After leaving St George’s, Smith’s success as a coach continued at St David’s where he led the team to three league titles in four years. In the two years he was at Western Stars, where they achieved promotion and then finished fourth the next season.
Smith hinted last month “there is only one coaching job on the island that I would consider now”. That job has come his way and Smith is looking forward to the challenge of building on last season’s fourth-place finish in their first season back in the top division.
“I’m excited about it, it’s a challenge I’m looking for to and I’m just happy and pleased that St George’s have given me this opportunity,” Smith said yesterday.
“Last year I was down there helping Ryan for a couple of months but when you’re running your own programme obviously you can try to implement some changes and do things how you would like to do them.”
Smith will soon be laying out a programme for the upcoming season, meeting with league and prospective Cup Match players on Wednesday at 7pm at the club.
“I want to know right up front who is looking to make themselves available and lay out my plans to them as far as training schedules, code of conduct, expectations and goals,” added Smith, who is the deputy principal at West Pembroke Primary School.
“St George’s is where I started and who helped me accomplish what I did.

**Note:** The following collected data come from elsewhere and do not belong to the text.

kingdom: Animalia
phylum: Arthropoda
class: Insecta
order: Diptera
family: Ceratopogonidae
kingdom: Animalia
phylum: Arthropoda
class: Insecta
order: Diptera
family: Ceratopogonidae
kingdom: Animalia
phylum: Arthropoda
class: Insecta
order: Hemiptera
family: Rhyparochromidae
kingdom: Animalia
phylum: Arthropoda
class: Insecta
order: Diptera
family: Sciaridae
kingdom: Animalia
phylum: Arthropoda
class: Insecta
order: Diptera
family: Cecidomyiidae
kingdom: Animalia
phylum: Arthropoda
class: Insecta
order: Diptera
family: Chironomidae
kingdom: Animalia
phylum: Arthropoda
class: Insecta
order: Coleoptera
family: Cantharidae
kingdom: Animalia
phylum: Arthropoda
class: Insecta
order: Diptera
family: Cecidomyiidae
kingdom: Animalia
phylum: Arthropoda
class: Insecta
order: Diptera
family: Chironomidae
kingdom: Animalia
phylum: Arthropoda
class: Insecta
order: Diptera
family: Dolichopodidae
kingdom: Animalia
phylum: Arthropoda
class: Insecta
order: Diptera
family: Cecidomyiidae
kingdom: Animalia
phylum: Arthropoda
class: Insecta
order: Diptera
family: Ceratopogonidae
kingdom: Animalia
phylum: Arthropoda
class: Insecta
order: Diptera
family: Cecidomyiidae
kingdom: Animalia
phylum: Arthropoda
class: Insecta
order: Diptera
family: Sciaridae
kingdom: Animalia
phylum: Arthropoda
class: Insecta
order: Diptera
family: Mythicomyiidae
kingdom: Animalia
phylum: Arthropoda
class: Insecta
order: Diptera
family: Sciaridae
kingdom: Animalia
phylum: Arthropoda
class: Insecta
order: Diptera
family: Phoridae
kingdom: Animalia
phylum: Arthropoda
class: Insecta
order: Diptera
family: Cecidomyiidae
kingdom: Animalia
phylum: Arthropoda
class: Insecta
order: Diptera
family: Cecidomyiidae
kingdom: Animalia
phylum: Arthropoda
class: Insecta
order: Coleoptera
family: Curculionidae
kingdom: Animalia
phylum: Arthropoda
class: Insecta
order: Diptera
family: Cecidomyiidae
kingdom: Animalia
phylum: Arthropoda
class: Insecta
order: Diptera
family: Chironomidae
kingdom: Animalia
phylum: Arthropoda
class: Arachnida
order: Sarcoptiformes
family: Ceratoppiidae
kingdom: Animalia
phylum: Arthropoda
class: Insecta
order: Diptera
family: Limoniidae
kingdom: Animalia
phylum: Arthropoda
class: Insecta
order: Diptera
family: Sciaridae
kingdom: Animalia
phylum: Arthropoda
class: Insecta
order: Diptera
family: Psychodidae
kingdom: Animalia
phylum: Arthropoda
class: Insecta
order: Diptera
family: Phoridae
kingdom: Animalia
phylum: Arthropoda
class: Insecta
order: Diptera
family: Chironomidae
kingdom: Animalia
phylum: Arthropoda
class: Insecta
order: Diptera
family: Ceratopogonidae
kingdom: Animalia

They have a lot of positive things in place, beautiful grounds, wonderful resources for a coach to use and a good wicket.
“I made a promise to Neil back in 2015 that I would come back to St George’s when I was leaving St David’s, but I took a break and then went to Stars which was just two minutes from the school I work at.
“This was planned last year, preseason because Ryan has other interests he wants to pursue. It’s something I’m looking forward to because coaching is a passion of mine. I found myself on my school holiday working on something for the meeting, taking out a book I want to read called Elevating Your Game.”
Smith added: “I realise this is going to be a huge challenge but also within the challenge there is opportunity and it’s an opportunity to hopefully help St George’s establish a quality programme. We have some promising youngsters coming through the programme like Isaiah Greaves, Nzari Paynter and Chare Smith, who played Cup Match last year.
“It’s a case of helping them enjoy their cricket and to develop tactically and technically.”
Smith will use the success of previous St George’s teams as an example of what can be accomplished, although he accepts that things have changed over the past 30 years. “I never had to worry about whether they were coming to training, even guys who worked construction. Dean Minors used to make jokes that we must be trying to be a Test team, but the guys put in the work and in those days guys did a lot of extras.
“I just want guys who want to play, love the game and want to be part of a good programme.”